Red & White Quilts

By | 07/14/2021

(Originally published in SCHMETZ Inspired to SEW #89, May 2021. Written by Rita Farro.)

Infinite Variety:  Three Centuries of Red and White Quilts, Park Avenue Armory, March 2011

Infinite Variety: Three Centuries of Red and White Quilts,
Park Avenue Armory, March 2011

The most popular two-color combination in the quilt world must surely be RED and WHITE. In her book, Red & White Quilting, Linda Pumphrey writes, The vibrant contrast of red and white quilts has appealed to quilters for three centuries and has been a staple since the mid-nineteenth century.

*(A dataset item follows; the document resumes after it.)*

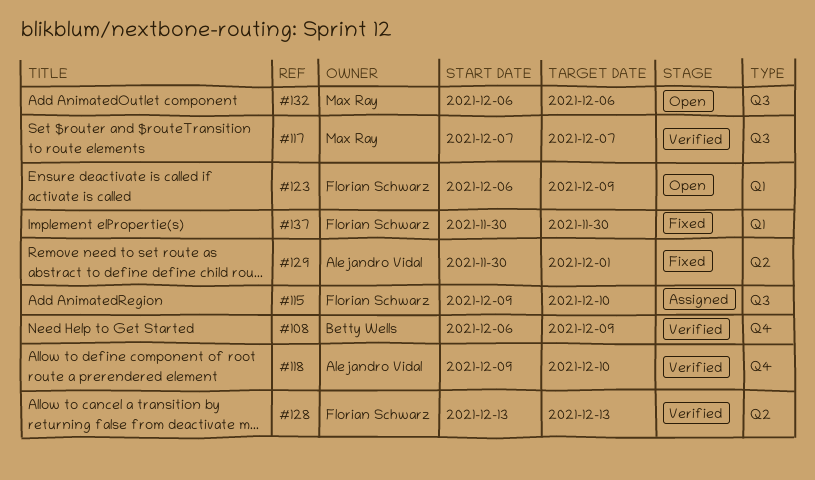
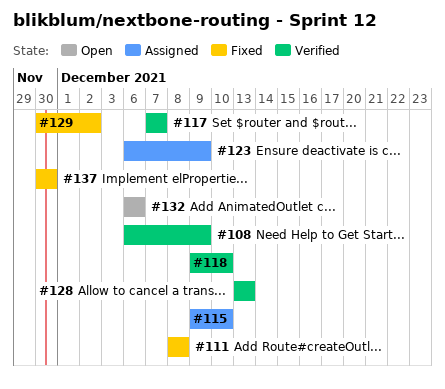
#111: none -> present
#123, status: Open -> Assigned
#129, due: Dec 1 -> Dec 2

In the 1700s, the color turkey red was a result of a unique dying process that began in India and moved west to the region around Turkey and Greece. The complicated process was a closely guarded secret involving up to seventeen steps, including soaking the yarns in lye, animal fat, urine, dung, etc.

Turkey Red was colorfast. Most natural dyes would run or fade with water or sun, but Turkey Red never did. It was a vibrant new color that stayed true after repeated washing. Even after the European textile manufacturers cracked the code in the 1800s, the bright, vibrant color was still referred to as Turkey Red.

According to Carolyn Ducey, Ph.D., Curator of Collections, International Quilt Museum, Lincoln, Nebraska, red and white quilts have always been a favorite for quilt collectors. The museum has over 80 red and white quilts in its collection, with the oldest, Crosses, dating back to 1830.

Their number of red and white quilts is about to go from 80 to over 700. The museum is in the process of acquiring the most famous red and white quilt collection in the world. The Joanna Rose Red and White quilt collection was the subject of a very famous, breath-taking exhibition at New York City’s Park Avenue Armory in March 2011.